[Exercise prompt] Reproduce the extracted text of every item with each "Regulamin" swapped for "Zasady", changing nothing else and leaving out the pictures.

===== Supplied material

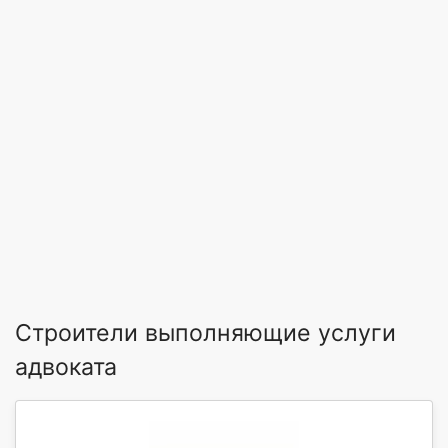
Строители выполняющие услуги
адвоката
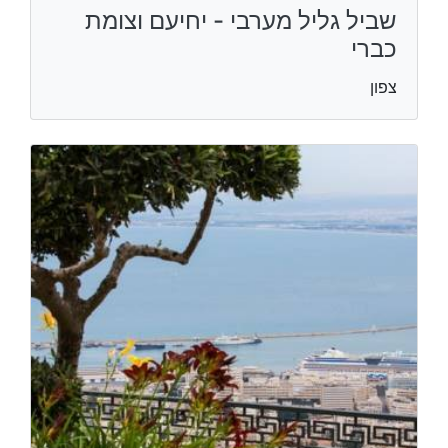
שביל גליל מערבי - יחיעם וצומת
כברי
צפון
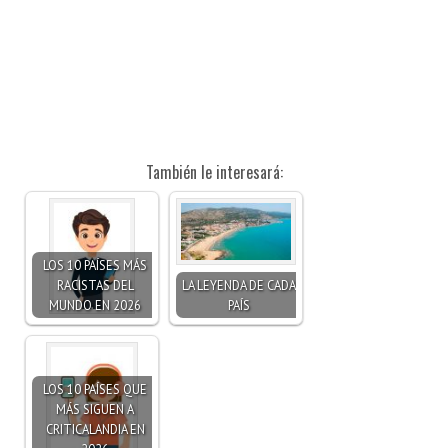
También le interesará:
LOS 10 PAÍSES MÁS
RACISTAS DEL
LA LEYENDA DE CADA
MUNDO EN 2026
PAÍS
LOS 10 PAÍSES QUE
MÁS SIGUEN A
CRITICALANDIA EN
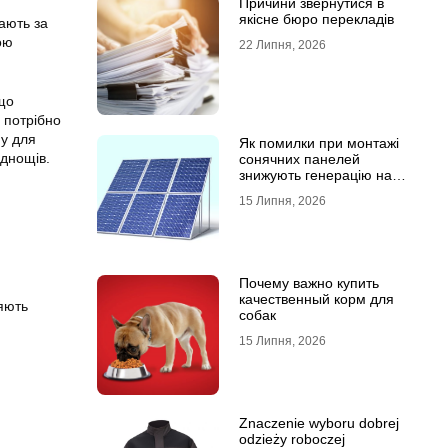
Причини звернутися в
якісне бюро перекладів
дають за
ою
22 Липня, 2026
 що
 потрібно
му для
Як помилки при монтажі
аднощів.
сонячних панелей
знижують генерацію на
40%?
15 Липня, 2026
Почему важно купить
качественный корм для
ляють
собак
15 Липня, 2026
Znaczenie wyboru dobrej
odzieży roboczej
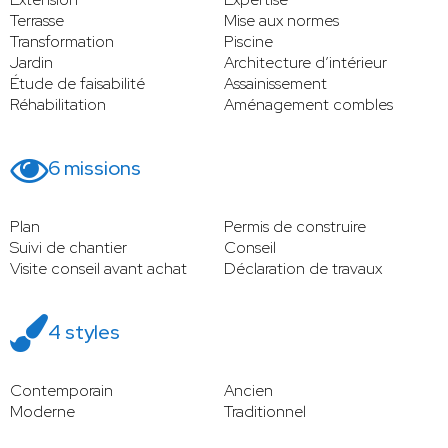
Terrasse
Mise aux normes
Transformation
Piscine
Jardin
Architecture d’intérieur
Étude de faisabilité
Assainissement
Réhabilitation
Aménagement combles
6 missions
Plan
Permis de construire
Suivi de chantier
Conseil
Visite conseil avant achat
Déclaration de travaux
4 styles
Contemporain
Ancien
Moderne
Traditionnel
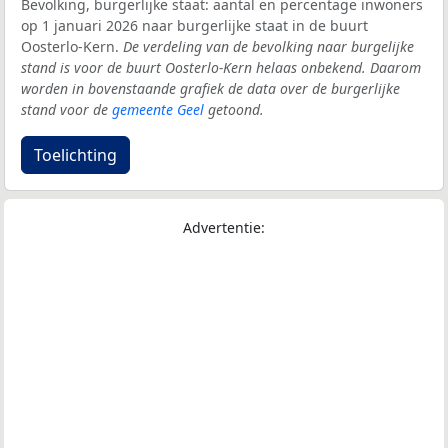
Bevolking, burgerlijke staat: aantal en percentage inwoners
op 1 januari 2026 naar burgerlijke staat in de buurt
Oosterlo-Kern.
De verdeling van de bevolking naar burgelijke
stand is voor de buurt Oosterlo-Kern helaas onbekend. Daarom
worden in bovenstaande grafiek de data over de burgerlijke
stand voor de
gemeente Geel
getoond.
Toelichting
Advertentie:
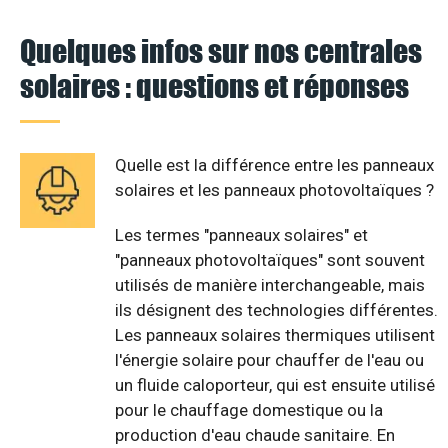
Quelques infos sur nos centrales
solaires : questions et réponses
Quelle est la différence entre les panneaux
solaires et les panneaux photovoltaïques ?
Les termes "panneaux solaires" et
"panneaux photovoltaïques" sont souvent
utilisés de manière interchangeable, mais
ils désignent des technologies différentes.
Les panneaux solaires thermiques utilisent
l'énergie solaire pour chauffer de l'eau ou
un fluide caloporteur, qui est ensuite utilisé
pour le chauffage domestique ou la
production d'eau chaude sanitaire. En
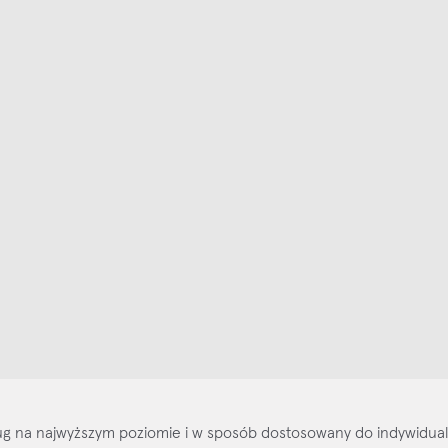
ajlepsze inspiracje i promocje na wyciągnięcie ręki, zapisz się już dzisiaj
p
Salony stacjo
Kontakt
Regulamin
Regulamin voucherów
Pol
sług na najwyższym poziomie i w sposób dostosowany do indywidua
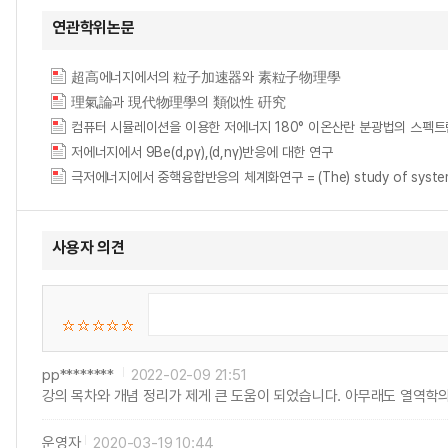
연관학위논문
超高에너지에서의 粒子加速器와 素粒子物理學
理氣論과 現代物理學의 類似性 硏究
컴퓨터 시뮬레이션을 이용한 저에너지 180° 이온산란 분광법의 스펙트
저에너지에서 9Be(d,pγ),(d,nγ)반응에 대한 연구
극저에너지에서 중핵융합반응의 체계화연구 = (The) study of systematics 
사용자 의견
pp********
2022-02-09 21:51
강의 목차와 개념 정리가 제게 큰 도움이 되었습니다. 아무래도 열역학
운영자
2020-03-19 10:44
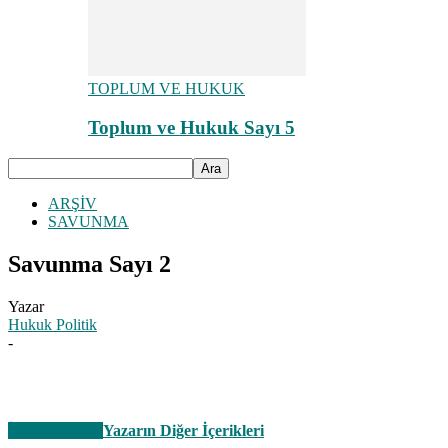
TOPLUM VE HUKUK
Toplum ve Hukuk Sayı 5
ARŞİV
SAVUNMA
Savunma Sayı 2
Yazar
Hukuk Politik
-
İlgili Haberler
Yazarın Diğer İçerikleri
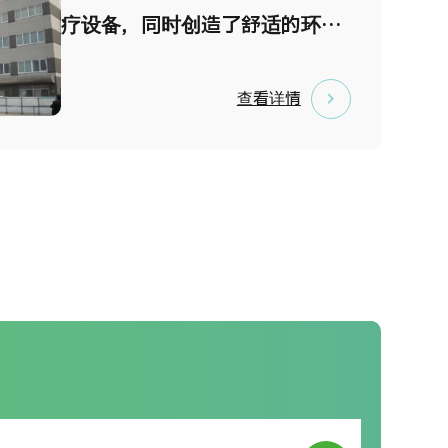
顶级水准的医疗一体化体系。 我
疗设备，同时创造了舒适的环
们承诺为来自日本及海外的患者
境，以展开高度先进的医疗服
提供值得信赖、安心可靠且符合
务。实行以医疗中心形式的医院
查看详情
国际标准的医疗服务。
运营，通过完善的系统，为患者
提供高品质的医疗服务。并且导
入了电子病历，以及影像电脑服
务器等，医师在诊疗过程中可以
及时确认心电图，X线等影像检
查结果。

==========

[Result for this exercise]
Строители выполняющие услуги
адвоката
שביל גליל מערבי - יחיעם וצומת
כברי
צפון
También le interesará:
LOS 10 PAÍSES MÁS
RACISTAS DEL
LA LEYENDA DE CADA
MUNDO EN 2026
PAÍS
LOS 10 PAÍSES QUE
MÁS SIGUEN A
CRITICALANDIA EN
Причини звернутися в
якісне бюро перекладів
дають за
ою
22 Липня, 2026
 що
 потрібно
му для
Як помилки при монтажі
аднощів.
сонячних панелей
знижують генерацію на
40%?
15 Липня, 2026
Почему важно купить
качественный корм для
ляють
собак
15 Липня, 2026
Znaczenie wyboru dobrej
odzieży roboczej
Terrasse
Mise aux normes
Transformation
Piscine
Jardin
Architecture d’intérieur
Étude de faisabilité
Assainissement
Réhabilitation
Aménagement combles
6 missions
Plan
Permis de construire
Suivi de chantier
Conseil
Visite conseil avant achat
Déclaration de travaux
4 styles
Contemporain
Ancien
Moderne
Traditionnel
Bevolking, burgerlijke staat: aantal en percentage inwoners
op 1 januari 2026 naar burgerlijke staat in de buurt
Oosterlo-Kern.
De verdeling van de bevolking naar burgelijke
stand is voor de buurt Oosterlo-Kern helaas onbekend. Daarom
worden in bovenstaande grafiek de data over de burgerlijke
stand voor de
gemeente Geel
getoond.
Toelichting
Advertentie:
Quelques infos sur nos centrales
solaires : questions et réponses
Quelle est la différence entre les panneaux
solaires et les panneaux photovoltaïques ?
Les termes "panneaux solaires" et
"panneaux photovoltaïques" sont souvent
utilisés de manière interchangeable, mais
ils désignent des technologies différentes.
Les panneaux solaires thermiques utilisent
l'énergie solaire pour chauffer de l'eau ou
un fluide caloporteur, qui est ensuite utilisé
pour le chauffage domestique ou la
production d'eau chaude sanitaire. En
ajlepsze inspiracje i promocje na wyciągnięcie ręki, zapisz się już dzisiaj
p
Salony stacjo
Kontakt
Zasady
Zasady voucherów
Pol
sług na najwyższym poziomie i w sposób dostosowany do indywidua
연관학위논문
超高에너지에서의 粒子加速器와 素粒子物理學
理氣論과 現代物理學의 類似性 硏究
컴퓨터 시뮬레이션을 이용한 저에너지 180° 이온산란 분광법의 스펙트
저에너지에서 9Be(d,pγ),(d,nγ)반응에 대한 연구
극저에너지에서 중핵융합반응의 체계화연구 = (The) study of systematics 
사용자 의견
pp********
2022-02-09 21:51
강의 목차와 개념 정리가 제게 큰 도움이 되었습니다. 아무래도 열역학
운영자
2020-03-19 10:44
TOPLUM VE HUKUK
Toplum ve Hukuk Sayı 5
ARŞİV
SAVUNMA
Savunma Sayı 2
Yazar
Hukuk Politik
-
İlgili Haberler
Yazarın Diğer İçerikleri
顶级水准的医疗一体化体系。 我
疗设备，同时创造了舒适的环
们承诺为来自日本及海外的患者
境，以展开高度先进的医疗服
提供值得信赖、安心可靠且符合
务。实行以医疗中心形式的医院
查看详情
国际标准的医疗服务。
运营，通过完善的系统，为患者
提供高品质的医疗服务。并且导
入了电子病历，以及影像电脑服
务器等，医师在诊疗过程中可以
及时确认心电图，X线等影像检
查结果。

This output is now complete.